Dans un rapport adressé à la commission des finances de l'Assemblée nationale, deux députés mettent en question les privilèges fiscaux offerts aux détenteurs d'un Plan épargne retraite (PER). Ils recommandent également une liquidation automatique de ces plans à 70 ans.
Dans sa quête d'économies, le gouvernement pourrait envisager des réformes affectant les produits d'épargne. Selon Capital, les députés Charles de Courson (Liot) et Félicie Gérard (Horizons) ont remis le 24 septembre un rapport sur les enjeux entourant le PER.
Les atouts fiscaux du PER à l'étude
Les parlementaires interrogent l’existence de ce que l'on appelle une "niche de transmission" au sein du PER. Ils soulignent que, malgré son nom, les épargnants ne doivent pas fermer leur PER à leur départ à la retraite. Au contraire, ils peuvent continuer à alimenter ce plan tout en profitant de déductions fiscales sur leurs revenus. En cas de décès avant que le plan ne soit clôturé, l'impôt sur le revenu n'est pas appliqué lorsque le capital est récupéré.
Cette méthode est également bénéfique pour les bénéficiaires désignés. En effet, les conjoints survivants sont exemptés d'impôts sur le revenu et de droits de succession. Pour les autres héritiers, un abattement de 152 500 euros est accordé si le souscripteur décède avant 70 ans, et de 30 500 euros s'il décède après. De plus, l'exonération s'étend aux prélèvements sociaux, d'habitude soumis à une taxation de 17,2 % sur les plus-values des unités de compte.

** Tâches demandées **
1. Quels impôts ou prélèvements le texte sur le PER nomme-t-il ?
2. D'après le texte sur le PER, de quel abattement bénéficient les héritiers autres que le conjoint survivant si le souscripteur décède après 70 ans ?
3. Poursuivez le texte sur le PER à partir de sa dernière phrase.

** Données fournies **
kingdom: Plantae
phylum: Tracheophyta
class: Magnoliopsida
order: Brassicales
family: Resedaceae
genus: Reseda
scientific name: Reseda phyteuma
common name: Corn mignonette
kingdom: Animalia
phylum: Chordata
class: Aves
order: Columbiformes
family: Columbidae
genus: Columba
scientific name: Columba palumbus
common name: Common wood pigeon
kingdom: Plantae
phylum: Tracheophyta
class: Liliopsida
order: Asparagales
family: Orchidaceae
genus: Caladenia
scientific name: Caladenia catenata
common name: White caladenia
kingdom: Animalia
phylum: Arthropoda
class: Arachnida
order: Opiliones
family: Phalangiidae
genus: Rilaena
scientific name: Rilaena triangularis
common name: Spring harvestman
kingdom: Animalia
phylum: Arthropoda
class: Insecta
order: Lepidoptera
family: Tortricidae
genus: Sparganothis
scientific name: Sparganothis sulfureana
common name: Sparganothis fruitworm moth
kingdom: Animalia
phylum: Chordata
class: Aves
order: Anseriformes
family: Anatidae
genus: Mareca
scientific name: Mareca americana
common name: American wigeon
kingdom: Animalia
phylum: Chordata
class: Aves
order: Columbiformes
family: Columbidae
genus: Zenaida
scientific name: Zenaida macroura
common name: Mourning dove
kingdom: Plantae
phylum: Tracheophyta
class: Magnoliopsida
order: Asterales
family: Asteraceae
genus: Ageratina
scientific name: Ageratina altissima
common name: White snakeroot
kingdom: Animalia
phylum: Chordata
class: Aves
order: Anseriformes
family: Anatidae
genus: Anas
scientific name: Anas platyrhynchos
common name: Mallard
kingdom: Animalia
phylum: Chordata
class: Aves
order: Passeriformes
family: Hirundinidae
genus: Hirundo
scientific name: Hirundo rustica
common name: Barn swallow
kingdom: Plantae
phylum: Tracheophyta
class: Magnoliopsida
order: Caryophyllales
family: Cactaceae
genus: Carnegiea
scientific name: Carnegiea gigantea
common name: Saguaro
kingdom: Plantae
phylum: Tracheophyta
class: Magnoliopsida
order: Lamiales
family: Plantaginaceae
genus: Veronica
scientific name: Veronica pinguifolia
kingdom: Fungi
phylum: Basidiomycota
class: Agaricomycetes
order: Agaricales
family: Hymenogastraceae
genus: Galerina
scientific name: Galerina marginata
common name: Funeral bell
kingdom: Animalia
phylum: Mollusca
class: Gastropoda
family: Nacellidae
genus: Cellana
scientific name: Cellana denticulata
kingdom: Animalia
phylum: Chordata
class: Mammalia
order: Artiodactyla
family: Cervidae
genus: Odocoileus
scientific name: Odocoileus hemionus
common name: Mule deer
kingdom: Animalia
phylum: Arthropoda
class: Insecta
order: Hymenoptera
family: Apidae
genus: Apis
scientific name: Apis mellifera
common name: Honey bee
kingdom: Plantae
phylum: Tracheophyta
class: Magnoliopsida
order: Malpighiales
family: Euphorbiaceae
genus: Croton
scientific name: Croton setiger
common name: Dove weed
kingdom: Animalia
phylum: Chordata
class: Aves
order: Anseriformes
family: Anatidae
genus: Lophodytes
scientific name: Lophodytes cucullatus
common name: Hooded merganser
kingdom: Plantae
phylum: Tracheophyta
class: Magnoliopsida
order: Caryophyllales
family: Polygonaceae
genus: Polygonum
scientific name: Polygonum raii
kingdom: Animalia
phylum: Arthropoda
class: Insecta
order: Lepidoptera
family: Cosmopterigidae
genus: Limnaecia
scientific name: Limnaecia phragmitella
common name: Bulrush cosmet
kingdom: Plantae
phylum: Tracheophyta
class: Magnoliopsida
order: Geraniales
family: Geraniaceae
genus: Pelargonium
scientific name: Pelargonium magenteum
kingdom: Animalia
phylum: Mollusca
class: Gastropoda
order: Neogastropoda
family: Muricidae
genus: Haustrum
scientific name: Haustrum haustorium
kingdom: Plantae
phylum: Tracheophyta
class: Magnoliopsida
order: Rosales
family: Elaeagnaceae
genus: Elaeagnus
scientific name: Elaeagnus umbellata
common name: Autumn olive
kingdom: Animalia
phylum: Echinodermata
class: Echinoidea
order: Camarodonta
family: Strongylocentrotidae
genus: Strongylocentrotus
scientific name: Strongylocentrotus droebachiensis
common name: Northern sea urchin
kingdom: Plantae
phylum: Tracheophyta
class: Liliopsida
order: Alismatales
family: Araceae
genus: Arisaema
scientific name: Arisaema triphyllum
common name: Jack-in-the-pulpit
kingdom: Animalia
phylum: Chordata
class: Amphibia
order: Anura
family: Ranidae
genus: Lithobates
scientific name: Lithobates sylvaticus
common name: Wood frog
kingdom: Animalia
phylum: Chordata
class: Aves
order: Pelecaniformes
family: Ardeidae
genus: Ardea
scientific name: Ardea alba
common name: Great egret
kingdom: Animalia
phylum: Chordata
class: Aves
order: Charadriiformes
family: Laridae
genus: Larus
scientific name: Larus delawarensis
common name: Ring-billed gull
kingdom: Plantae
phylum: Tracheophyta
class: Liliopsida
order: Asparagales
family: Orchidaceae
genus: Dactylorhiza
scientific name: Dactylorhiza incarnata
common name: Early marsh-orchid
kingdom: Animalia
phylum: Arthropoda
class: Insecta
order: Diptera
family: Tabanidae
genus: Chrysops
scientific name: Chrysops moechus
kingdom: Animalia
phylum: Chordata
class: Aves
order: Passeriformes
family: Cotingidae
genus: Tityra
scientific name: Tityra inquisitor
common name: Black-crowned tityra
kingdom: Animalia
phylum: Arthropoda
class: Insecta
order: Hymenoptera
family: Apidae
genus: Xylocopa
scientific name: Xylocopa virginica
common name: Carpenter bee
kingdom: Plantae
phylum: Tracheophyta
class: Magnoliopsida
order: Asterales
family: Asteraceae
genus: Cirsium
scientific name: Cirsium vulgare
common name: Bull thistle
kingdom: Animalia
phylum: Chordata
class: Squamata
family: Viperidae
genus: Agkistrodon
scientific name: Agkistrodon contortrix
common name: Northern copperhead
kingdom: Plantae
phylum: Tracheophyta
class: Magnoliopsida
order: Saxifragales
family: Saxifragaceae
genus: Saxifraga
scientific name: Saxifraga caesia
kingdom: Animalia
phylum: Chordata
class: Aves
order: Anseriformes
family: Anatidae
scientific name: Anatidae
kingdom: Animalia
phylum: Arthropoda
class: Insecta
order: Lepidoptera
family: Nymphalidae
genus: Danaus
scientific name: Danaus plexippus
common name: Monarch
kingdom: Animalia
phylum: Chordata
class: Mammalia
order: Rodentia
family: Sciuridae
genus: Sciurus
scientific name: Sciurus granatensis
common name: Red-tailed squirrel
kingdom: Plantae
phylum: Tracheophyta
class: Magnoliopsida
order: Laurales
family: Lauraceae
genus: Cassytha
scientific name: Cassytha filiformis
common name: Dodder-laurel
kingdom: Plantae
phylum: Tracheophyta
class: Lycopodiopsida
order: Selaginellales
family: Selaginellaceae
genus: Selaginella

** Réponses **
1. L'impôt sur le revenu, les droits de succession et les prélèvements sociaux.

2. Ils bénéficient d'un abattement de 30 500 euros.

3.
Vers une régulation de l'âge d'ouverture du PER
Le rapport avance que cette "niche de transmission" coûte chaque année entre trois et quatre milliards d'euros à l'État. Pour y remédier, deux réformes sont proposées. D'abord, les bénéficiaires désignés après le décès du souscripteur pourraient être imposés sur les sommes ayant bénéficié d'une déduction fiscale, mais uniquement si le décès survient après le départ à la retraite ou l'âge légal d'ouverture des droits. Le taux d'imposition reste à définir.
Ensuite, les députés suggèrent de limiter l'âge d'ouverture d'un PER à 67 ans, interdisant les souscriptions après cette limite. Ils proposent également une liquidation automatique à 70 ans, estimant que cela empêcherait une forme d’épargne visant uniquement à optimiser la fiscalité plutôt qu’à préparer réellement la retraite.